Un estudiante explicaba a su director los resultados de su tesina. Cuando finaliza la exposición, el profesor, muy interesado, comenta: «El caso es que un estudiante mío está haciendo un experimento muy parecido». Ambos estudiantes eran la misma persona. Este comentario, probablemente incómodo, provocó sonrisas a los miembros del departamento y fue disculpado por el conocido carácter despistado del profesor. En perspectiva, el origen del equívoco podría ser otro.
La ceguera facial o prosopagnosia (del griego prósōpon, “cara” y agnōsia, “desconocimiento”) está adquiriendo un interés creciente en campos como las neurociencias, la psicología, la psiquiatría y la genética. Fue descrita hacia final del siglo xix como falta de capacidad o dificultad para reconocer caras. Se distingue entre la ceguera facial congénita, asociada a desarrollo, sin lesión estructural aparente, y la ceguera facial adquirida, asociada a daño cerebral. En 1947 el neurólogo Joachim Bodamer acuñó el término prosopagnosia para documentar el caso de un soldado herido que había perdido la capacidad de reconocer por el rostro, pero no por la voz, a amigos y familiares. El famoso neurólogo Oliver Sacks, durante muchos años desconocedor de su propia prosopagnosia, publicó en 1985 una exhaustiva descripción de uno de sus casos clínicos en El hombre que confundió a su mujer con un sombrero.
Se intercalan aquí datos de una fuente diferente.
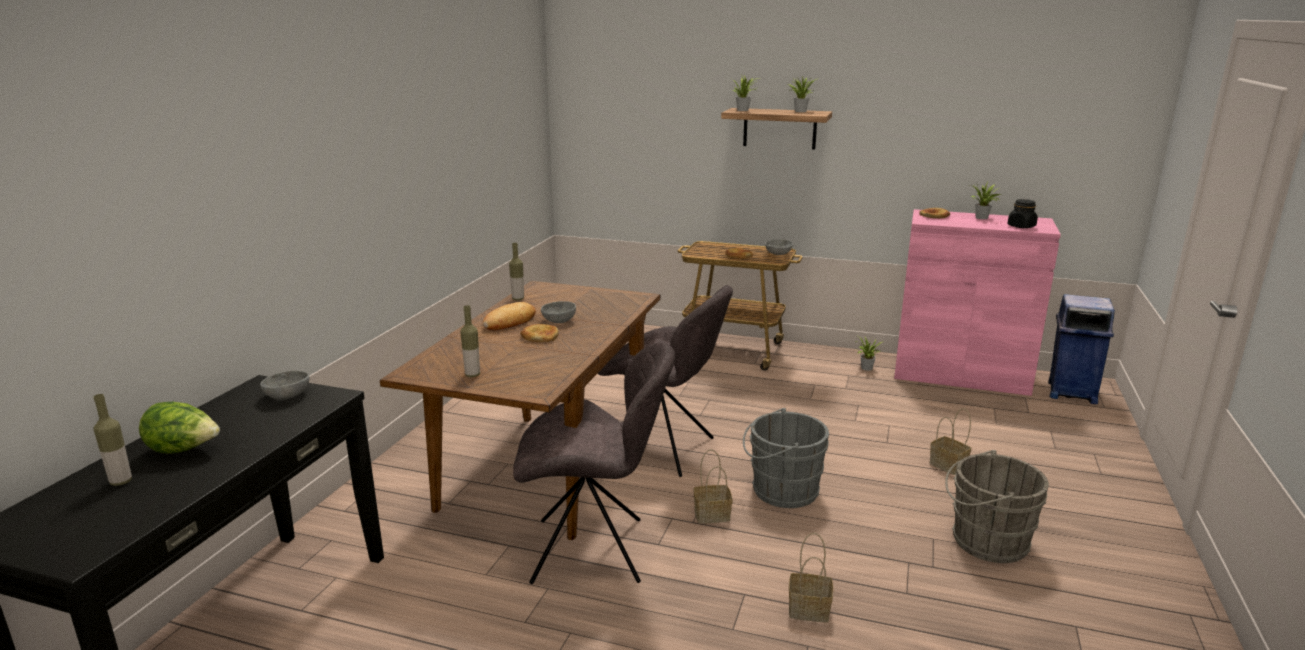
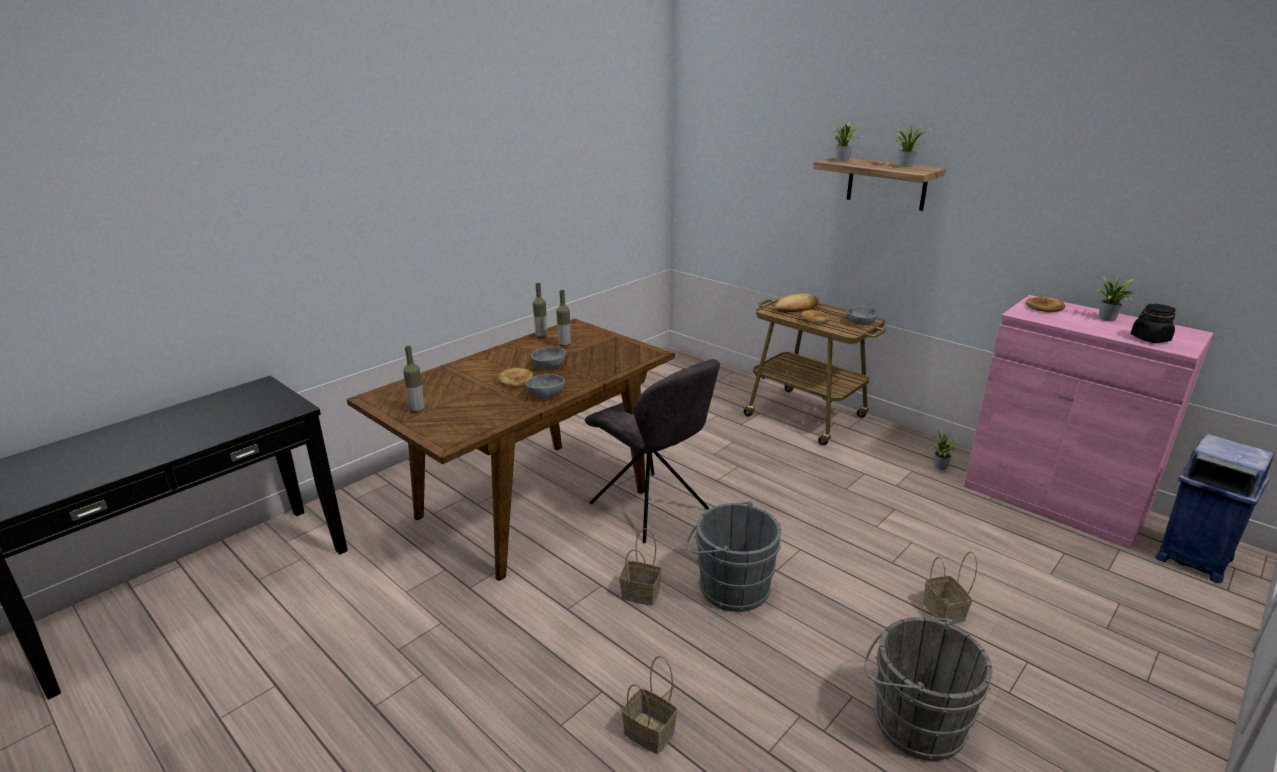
camera: 25 degrees right, 5 degrees up
(121, 481) = (83, 453): bottle -> bottle (564, 345)
(184, 450) = (148, 435): lettuce -> none
(286, 395) = (264, 400): grey bowl -> grey bowl (545, 395)
(510, 322) = (508, 360): bread -> bread (796, 307)
(594, 550) = (507, 597): grey chair -> none

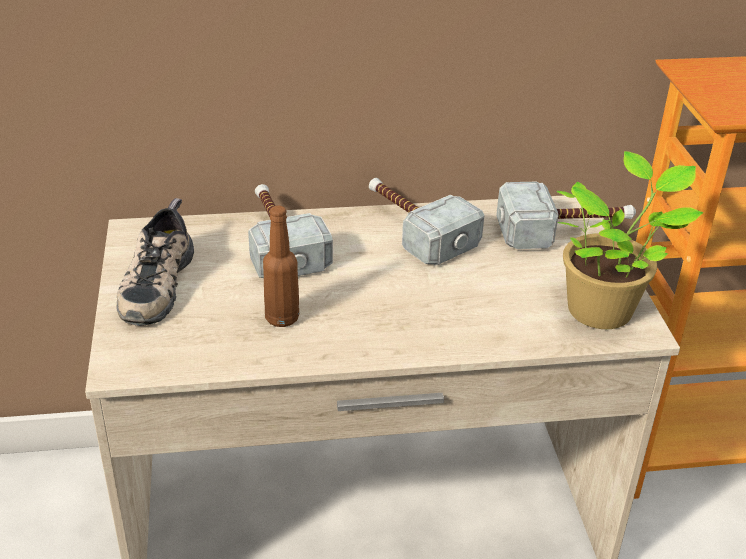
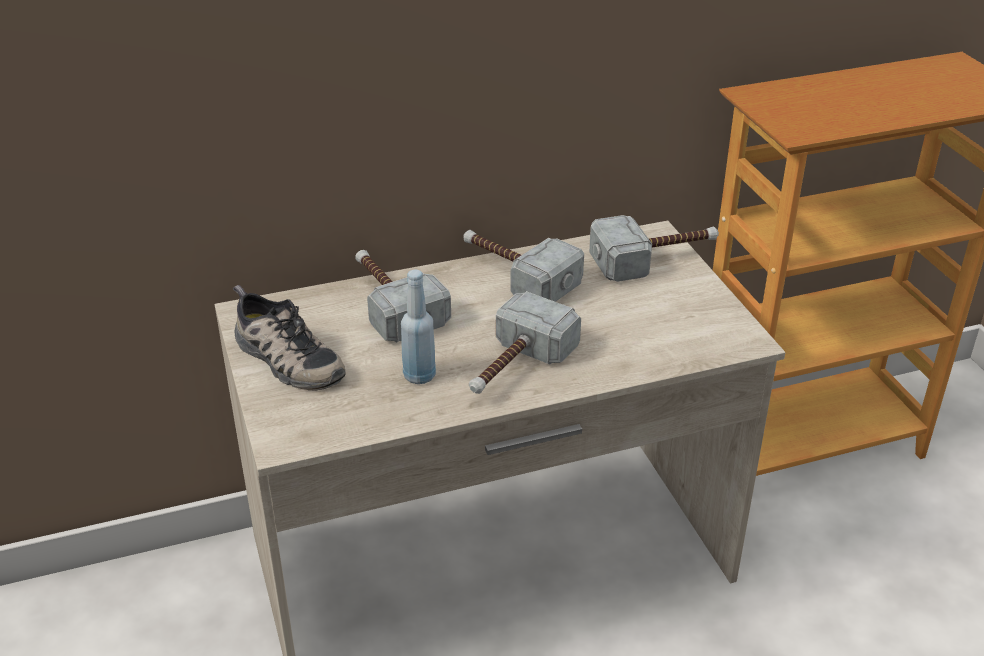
camera: 10 degrees left, 0 degrees up
(155, 282) = (285, 359): shoe -> shoe turned 45 degrees counterclockwise
(282, 318) = (419, 376): brown bottle -> blue bottle
(382, 323) = (514, 367): none -> hammer
(604, 309) = (710, 326): potted plant -> none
«Los individuos prosopagnósicos presentan dificultades para reconocer por el rostro a familiares, amistades e, incluso, a ellos mismos»
Los individuos prosopagnósicos presentan dificultades para reconocer por el rostro a familiares, amistades, conocidos e, incluso, a ellos mismos. Sin ser conscientes, a lo largo de su vida compensan esta alteración en la percepción y la identificación de caras mediante alternativas como por ejemplo la voz, otros elementos prominentes no faciales como gafas, cabello, silueta o movimientos característicos de la persona, a pesar de que estos mecanismos no son tan efectivos como el reconocimiento a través de la cara. La prosopagnosia puede ser motivo también de comportamientos compensatorios en las relaciones personales, de estados de aislamiento y, en casos muy graves, puede generar depresión o ansiedad. Se ha estimado que un 2,5 % de la población presenta algún grado de ceguera facial de origen genético.
Soy una persona con ceguera facial –creo que– leve. No hace mucho, mi colección fragmentada de anécdotas enigmáticas e incómodas sobre rostros encajó de repente como las piezas de un puzzle y adquirió una coherencia inesperada. Ahora entiendo por qué, de niña, un tal Manuel o Manel, que unos días era asturiano y otros catalán, en realidad, eran dos cantantes diferentes. O por qué me quedé bloqueada cuando la profesora de dibujo nos pidió nuestro autorretrato. O por qué a menudo me pierdo en la trama de las películas si tienen personajes que se parecen. Todavía no sé muy bien qué decir cuando una persona, que no reconozco, viene decidida hacia mí y me dice: «Hola, Alma».
En una conversación informal, de visita para una posible estancia postdoctoral, un investigador del University College London me sugirió que sufría ceguera facial. Yo no conocía el término. En esta institución se formó el investigador en ceguera facial Brad Duchaine, colega del investigador psicólogo Ken Nakayama. Los dos son cofundadores del proyecto-web Prosopagnosia Research Center, en el que reclutan casos y controles en todo el mundo para varios estudios sobre percepción y reconocimiento facial. Oliver Sacks finaliza un artículo de divulgación magnífico sobre la ceguera facial publicado en 2010 en la revista The New Yorker con el cartel que el profesor Ken Nakayama colgó en la puerta de su despacho: «Algunos problemas de vista recientes y mi prosopagnosia moderada me dificultan reconocer a la gente más de lo que tendría que ser normal. Ayudadme diciendo vuestro nombre si nos encontramos. Muchas gracias».